* [Task description]:
Rename "top-left" to "upper-left" throughout the rows below and write them out again with nothing else changed, leaving out the pictures.

* [Records supplied]:
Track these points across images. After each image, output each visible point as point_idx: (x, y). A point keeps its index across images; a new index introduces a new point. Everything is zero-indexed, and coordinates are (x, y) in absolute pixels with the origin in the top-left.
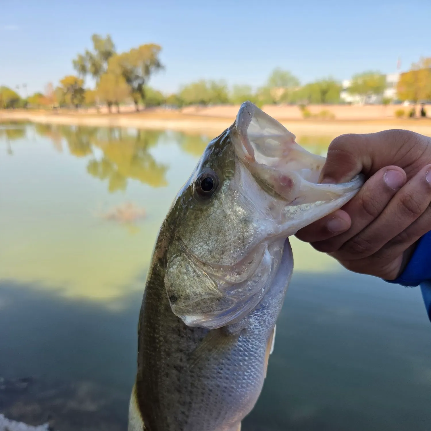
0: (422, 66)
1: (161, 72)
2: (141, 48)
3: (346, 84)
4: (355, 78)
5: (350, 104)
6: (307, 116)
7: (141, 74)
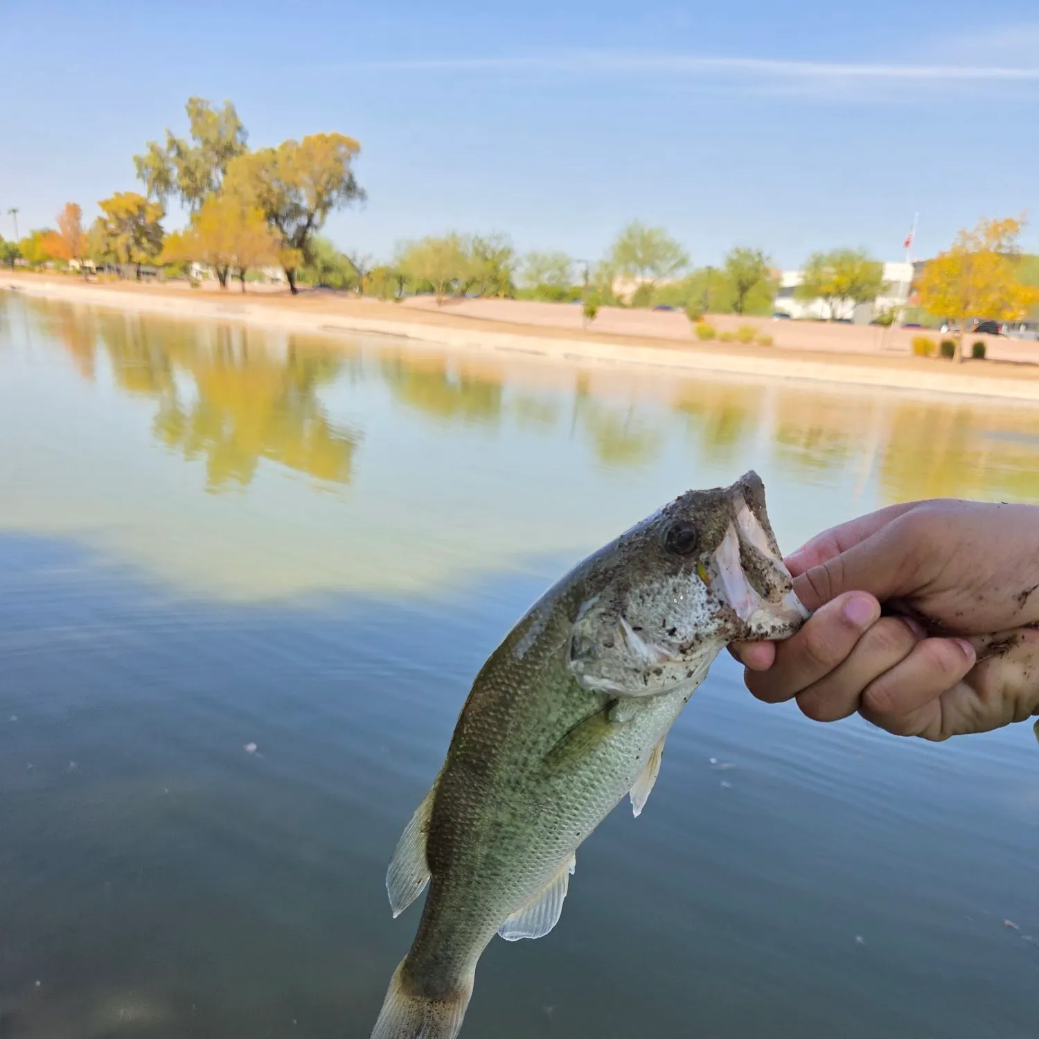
6: (707, 336)
7: (305, 204)
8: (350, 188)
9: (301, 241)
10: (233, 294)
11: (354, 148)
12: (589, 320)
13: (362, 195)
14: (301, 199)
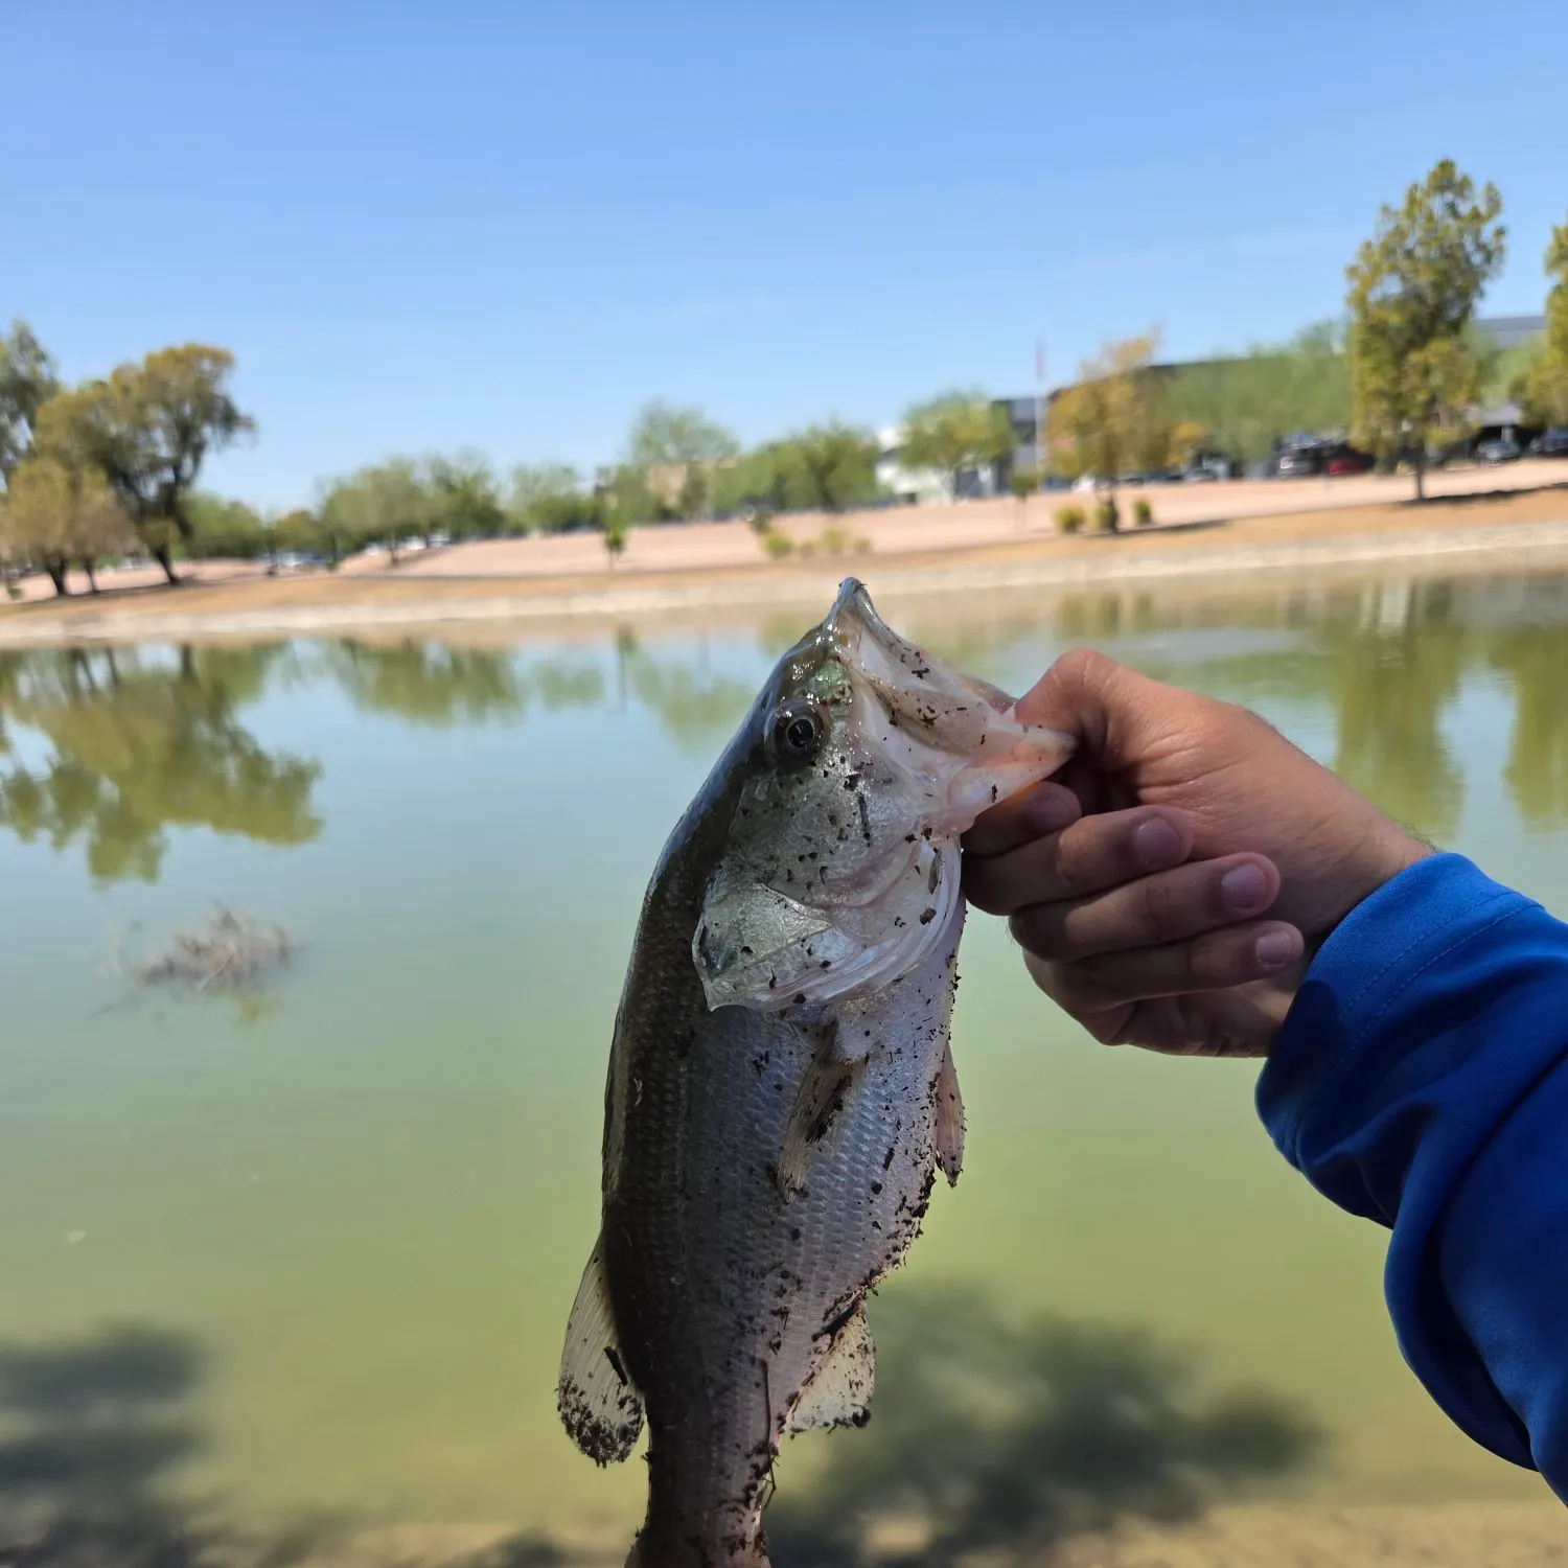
0: (1110, 368)
1: (240, 436)
2: (151, 360)
3: (889, 436)
4: (916, 415)
5: (912, 498)
6: (780, 550)
7: (164, 452)
8: (229, 419)
9: (171, 505)
10: (79, 597)
11: (221, 359)
12: (615, 555)
13: (249, 424)
14: (156, 445)
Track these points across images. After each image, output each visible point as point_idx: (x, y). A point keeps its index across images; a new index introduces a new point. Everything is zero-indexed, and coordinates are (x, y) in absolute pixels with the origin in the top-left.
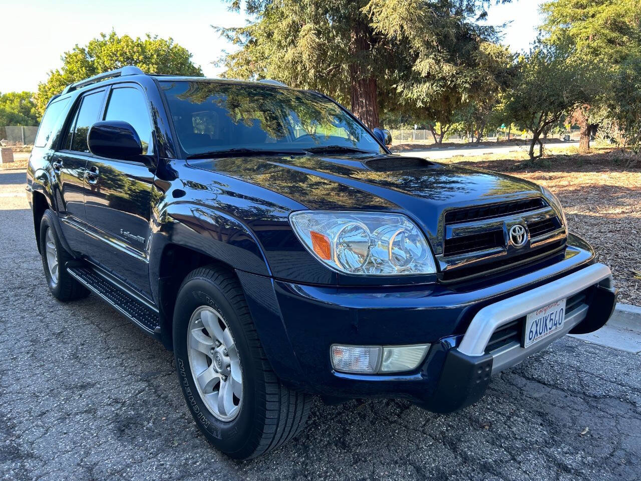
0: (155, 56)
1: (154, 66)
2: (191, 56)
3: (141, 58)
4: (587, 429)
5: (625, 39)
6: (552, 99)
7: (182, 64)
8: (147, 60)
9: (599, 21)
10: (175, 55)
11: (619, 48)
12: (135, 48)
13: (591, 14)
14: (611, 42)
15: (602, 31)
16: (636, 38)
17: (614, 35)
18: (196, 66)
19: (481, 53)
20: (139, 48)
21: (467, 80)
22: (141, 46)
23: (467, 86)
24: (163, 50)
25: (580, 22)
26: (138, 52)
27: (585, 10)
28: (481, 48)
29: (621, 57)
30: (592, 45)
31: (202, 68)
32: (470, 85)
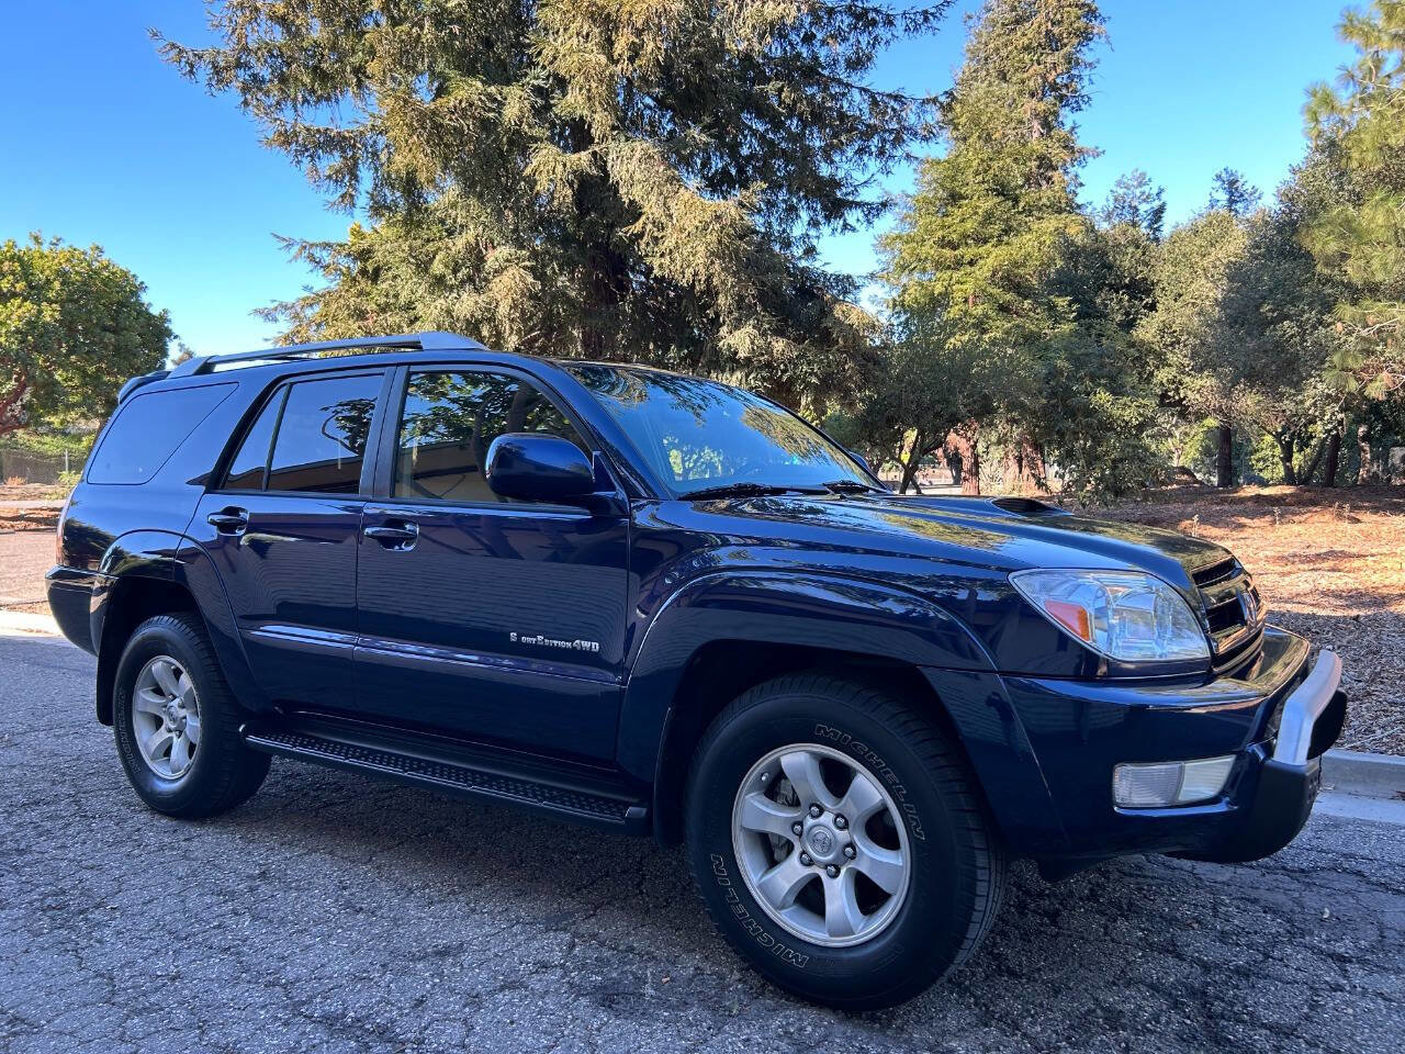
0: (57, 285)
1: (54, 305)
2: (142, 287)
3: (20, 286)
4: (1327, 910)
5: (1027, 304)
6: (938, 407)
7: (121, 304)
8: (36, 292)
9: (983, 271)
10: (105, 285)
11: (1019, 321)
12: (7, 263)
13: (967, 258)
14: (1004, 309)
15: (990, 290)
16: (1044, 304)
17: (1008, 297)
18: (155, 311)
19: (838, 322)
20: (17, 264)
21: (813, 369)
22: (20, 260)
23: (814, 380)
24: (77, 272)
25: (949, 272)
26: (13, 273)
27: (956, 252)
28: (838, 311)
29: (1024, 337)
30: (974, 313)
31: (170, 316)
32: (819, 379)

* [Result]:
Track these points across images. After each image, output each visible point as point_idx: (x, y). A point keeps its index across images; a new index introduces a new point. Everything is zero-indexed, and coordinates are (x, y) in absolute pixels with the origin in the upper-left.
0: (422, 66)
1: (161, 72)
2: (141, 48)
3: (346, 84)
4: (355, 78)
5: (350, 104)
6: (307, 116)
7: (141, 74)
6: (707, 336)
7: (305, 204)
8: (350, 188)
9: (301, 241)
10: (233, 294)
11: (354, 148)
12: (589, 320)
13: (362, 195)
14: (301, 199)
0: (1110, 368)
1: (240, 436)
2: (151, 360)
3: (889, 436)
4: (916, 415)
5: (912, 498)
6: (780, 550)
7: (164, 452)
8: (229, 419)
9: (171, 505)
10: (79, 597)
11: (221, 359)
12: (615, 555)
13: (249, 424)
14: (156, 445)
Track these points across images. After each image, output each visible point as point_idx: (x, y). A point keeps its index across images; a new index introduces a new point. Everything is zero-indexed, and coordinates are (x, y) in absolute pixels with the origin in the upper-left.
0: (155, 56)
1: (154, 66)
2: (191, 56)
3: (141, 58)
4: (587, 429)
5: (625, 39)
6: (552, 99)
7: (182, 64)
8: (147, 60)
9: (599, 21)
10: (175, 55)
11: (619, 48)
12: (135, 48)
13: (591, 14)
14: (611, 42)
15: (602, 31)
16: (636, 38)
17: (614, 35)
18: (196, 66)
19: (481, 53)
20: (139, 48)
21: (467, 80)
22: (141, 46)
23: (467, 86)
24: (163, 50)
25: (580, 22)
26: (138, 52)
27: (585, 10)
28: (481, 48)
29: (621, 57)
30: (592, 45)
31: (202, 68)
32: (470, 85)
0: (57, 285)
1: (54, 305)
2: (142, 287)
3: (20, 286)
4: (1327, 910)
5: (1027, 304)
6: (938, 407)
7: (121, 304)
8: (36, 292)
9: (983, 271)
10: (105, 285)
11: (1019, 321)
12: (7, 263)
13: (967, 258)
14: (1004, 309)
15: (990, 290)
16: (1044, 304)
17: (1008, 297)
18: (155, 311)
19: (838, 322)
20: (17, 264)
21: (813, 369)
22: (20, 260)
23: (814, 380)
24: (77, 272)
25: (949, 272)
26: (13, 273)
27: (956, 252)
28: (838, 311)
29: (1024, 337)
30: (974, 313)
31: (170, 316)
32: (819, 379)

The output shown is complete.